Academics, workers, and small business owners say the Democratic push to raise the minimum wage to $15 an hour could cut 2 million jobs and hurt the workers lawmakers are claiming to help.
On Wednesday, Democrats led by Sen. Bernie Sanders (I., Vt.) introduced a bill to raise the minimum wage wage from $7.25 an hour to $15 by 2024, while also eliminating the tipped wage credit by 2027.
“The current $7.25 an hour minimum wage is a starvation wage,” he said. “We’re going to have a minimum wage that is a living wage.”
Prof. David Macpherson, chairman of Trinity University’s economics department, said that such an increase would be unprecedented, but not in the manner Sanders describes. While only 3 percent of hourly workers work under the minimum wage today, the increase would instantly bring 44 percent of them under that umbrella. Despite that large increase, it would not alleviate the poverty rate as employers, particularly small businesses, eliminated jobs to offset the increased costs.
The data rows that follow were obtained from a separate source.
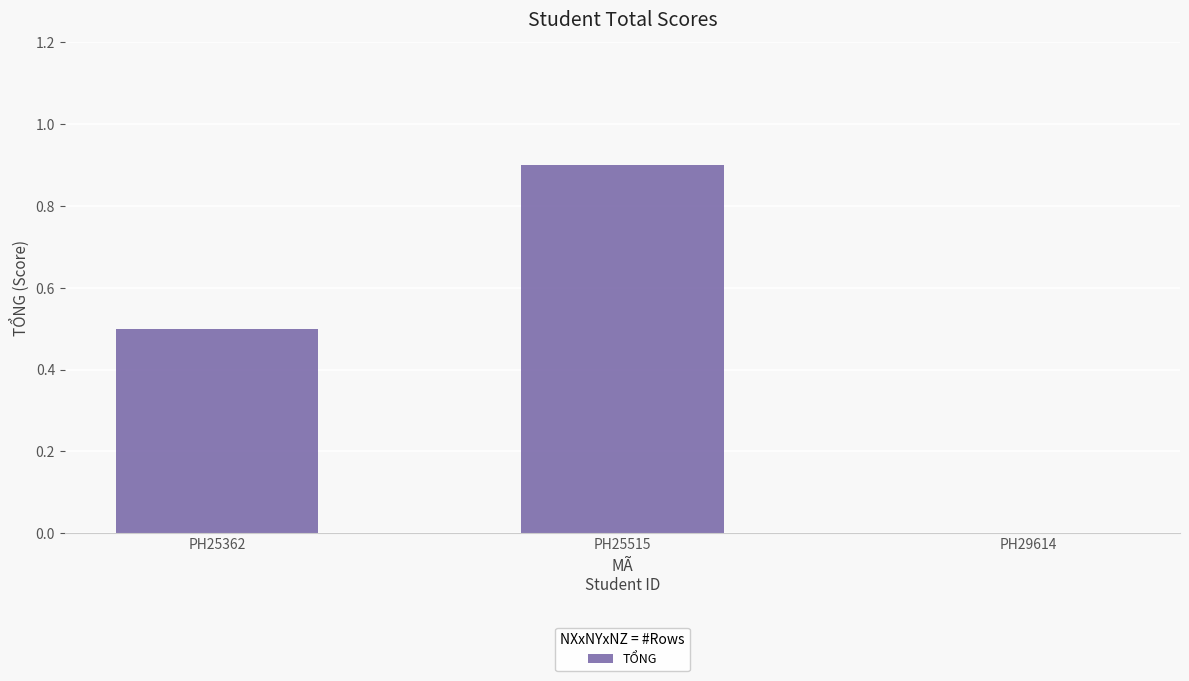

How many positive values are there?

2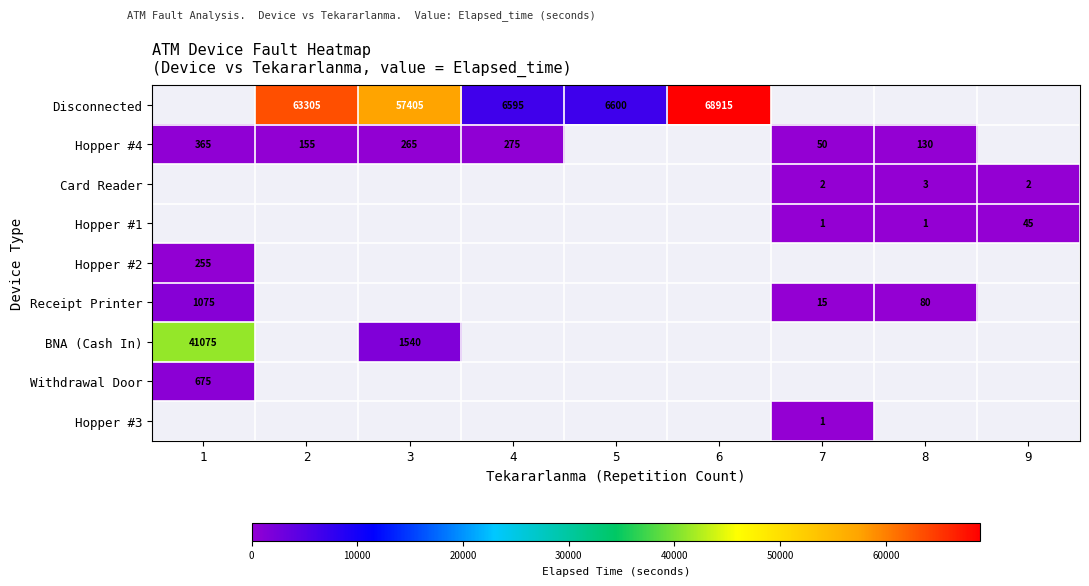

Which has a higher value, 7 or 4?

4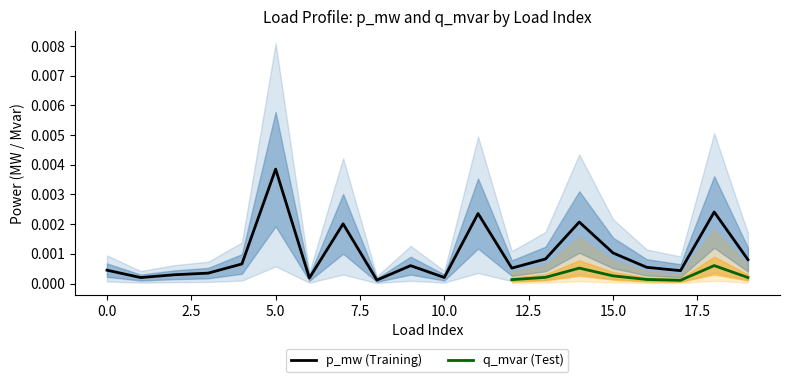

True or false: the data shows 0.0 at 5.

True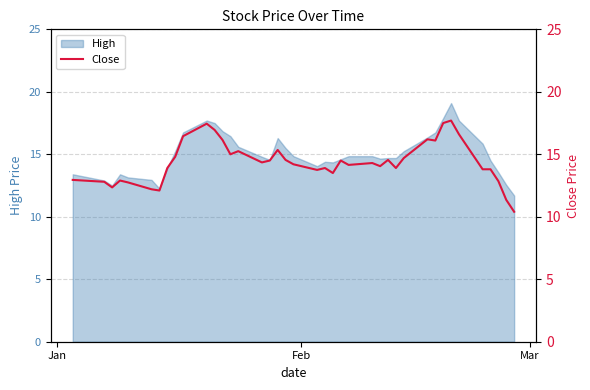

How many points are higher than both their immediate neighbors (excluding endpoints)?

10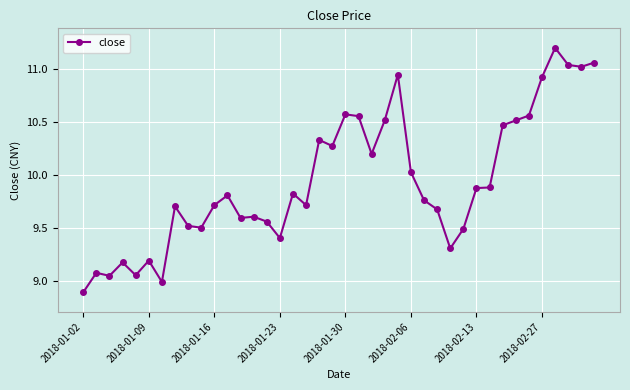

How many series are shown in this chart?

1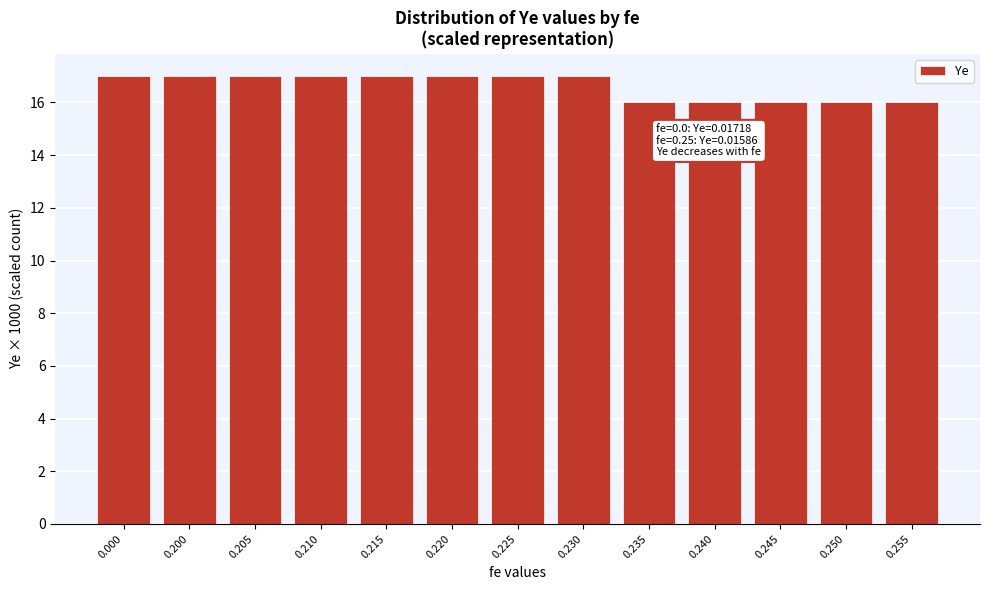

Reading left to right, what are all the values shown in this chart?

17	17	17	17	17	17	17	17	16	16	16	16	16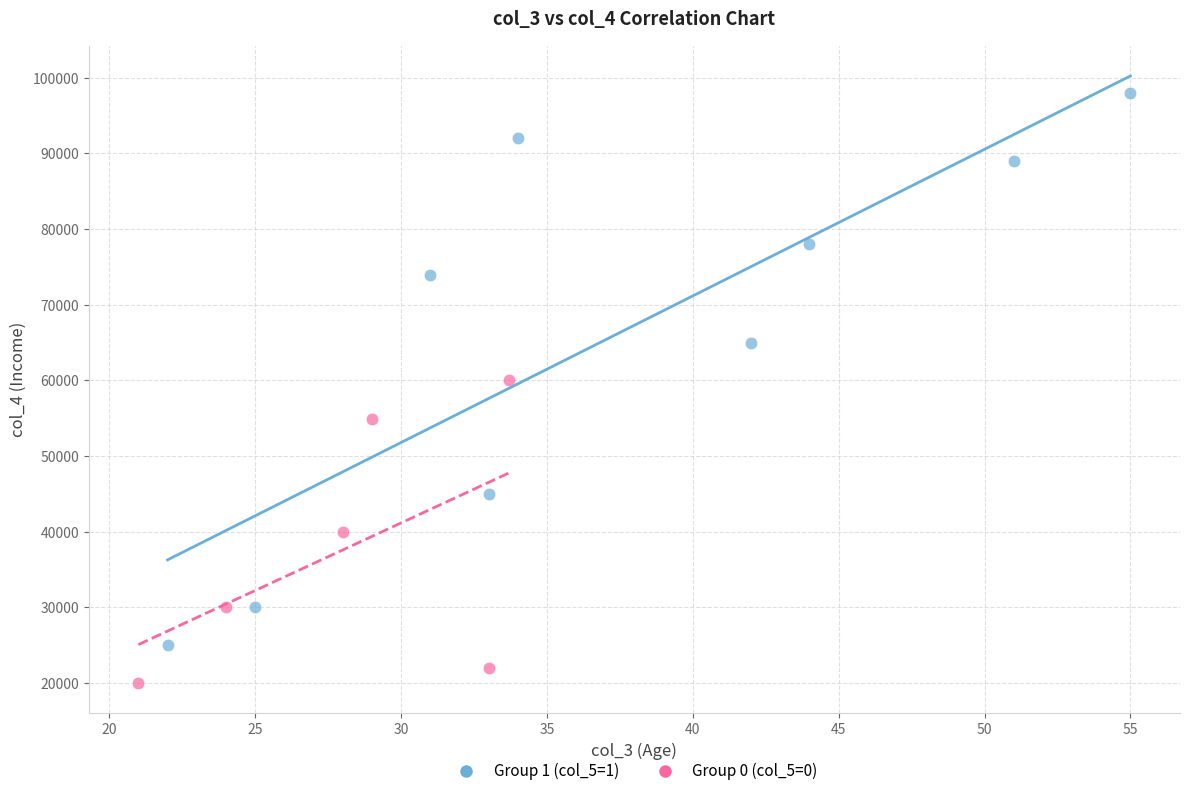

Which series contains the highest Y value?

Group 1 (col_5=1)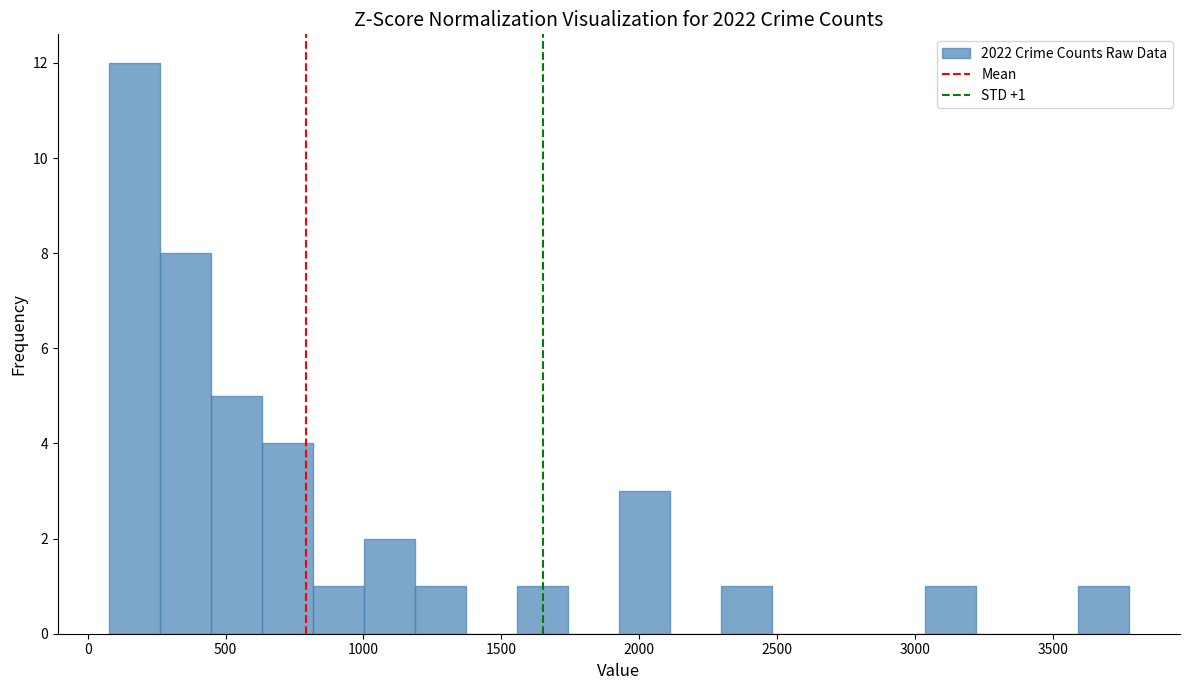

Read against the x-axis, roughly where is the centre of the tallest bar?

150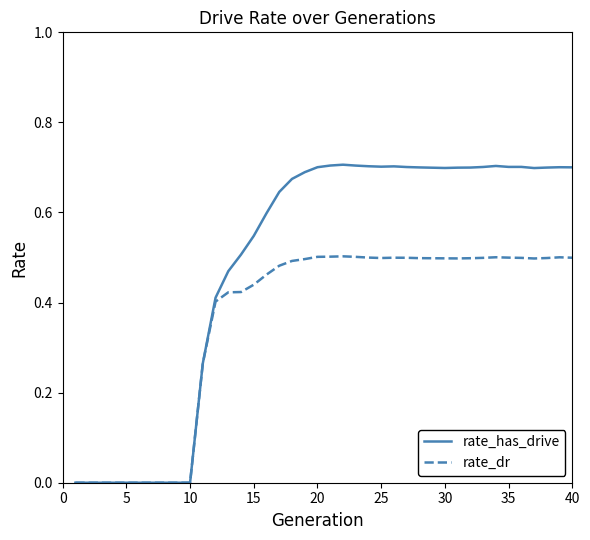

List the series in order of their peak value, highest first.

rate_has_drive, rate_dr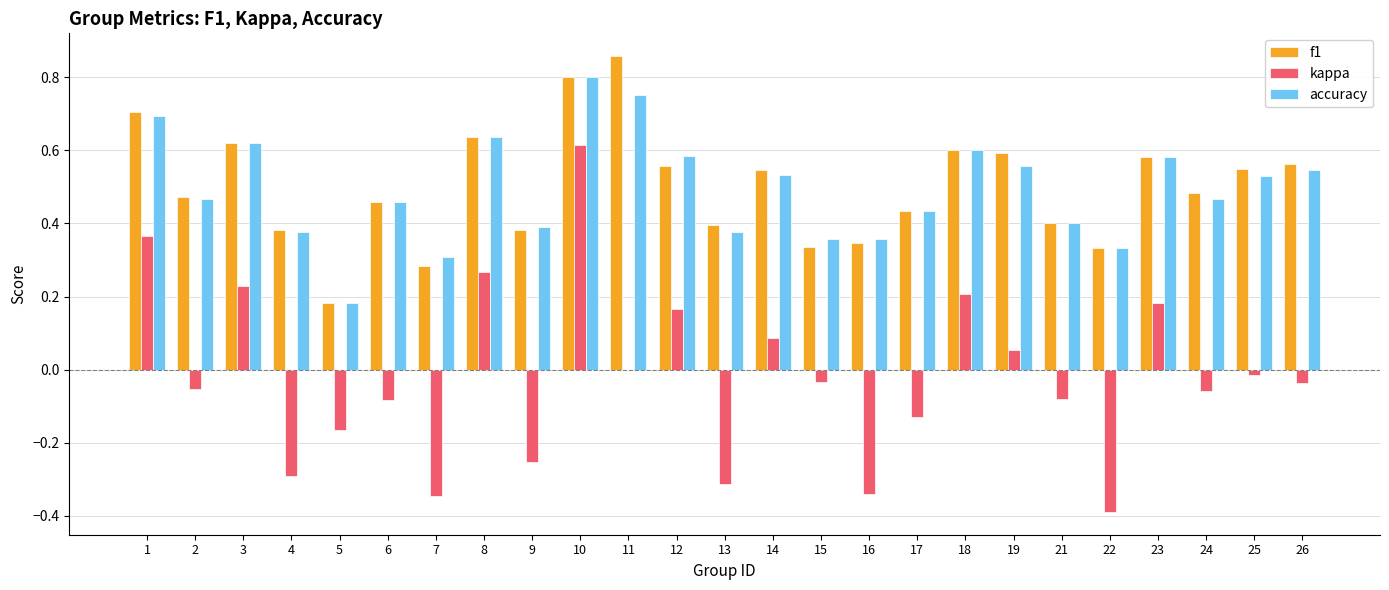

Which category has the highest value across all series?

11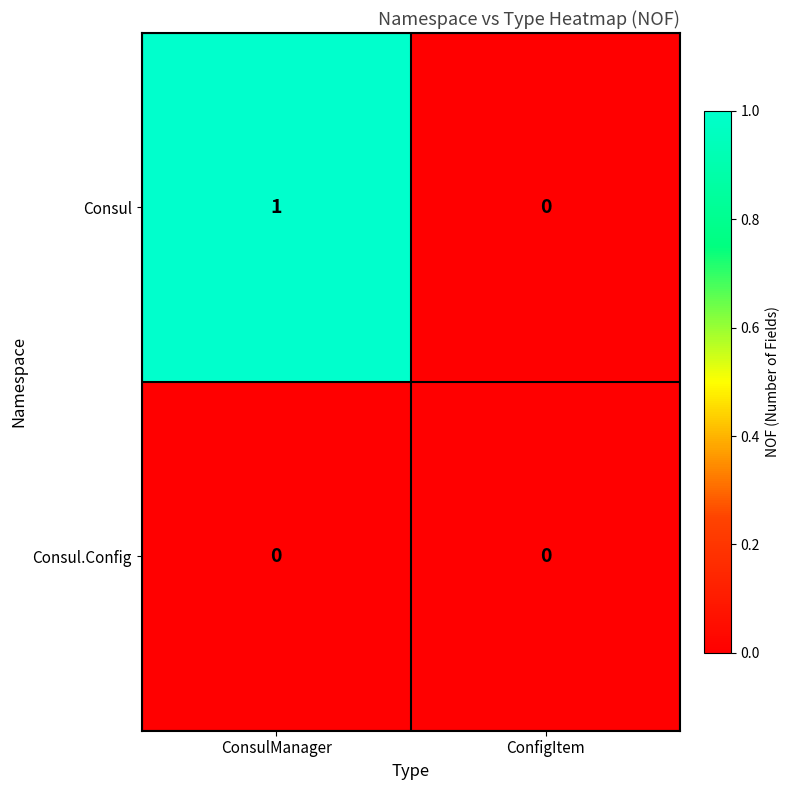

Reading right to left, list all the values displayed in this chart.

Consul: ConfigItem=0	ConsulManager=1
Consul.Config: ConfigItem=0	ConsulManager=0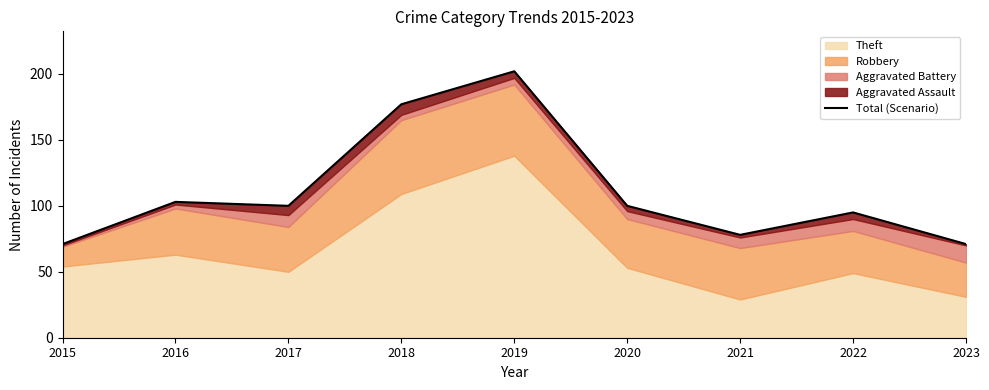

What is the value of the 6th point from the left?

100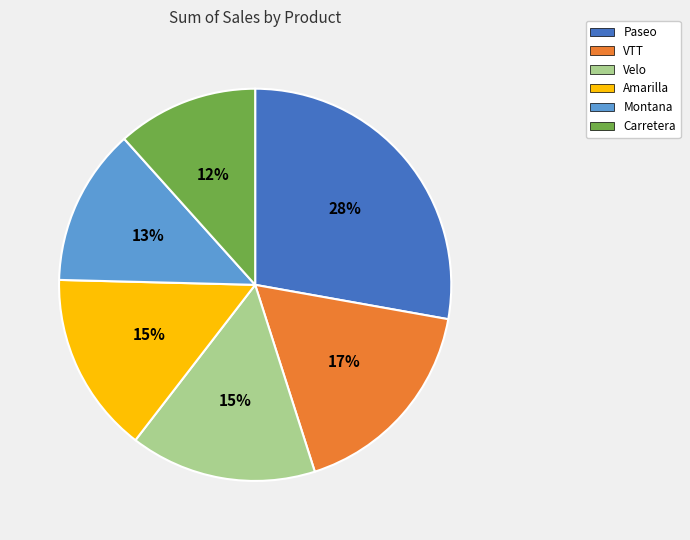

To the nearest percent, what is the combined percentage of Paseo and Montana?

41%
Macpherson, using Congressional Budget Office methodology, found that 2 million jobs would be lost under a $15 rate with the most heavy losses coming in poorer states. …
… “So many of us in the industry identify as progressive and liberal and to see luminaries of the progressive movement stake a position that is anti-worker is daunting,” [Washington, D.C., bartender Valerie Graham] said.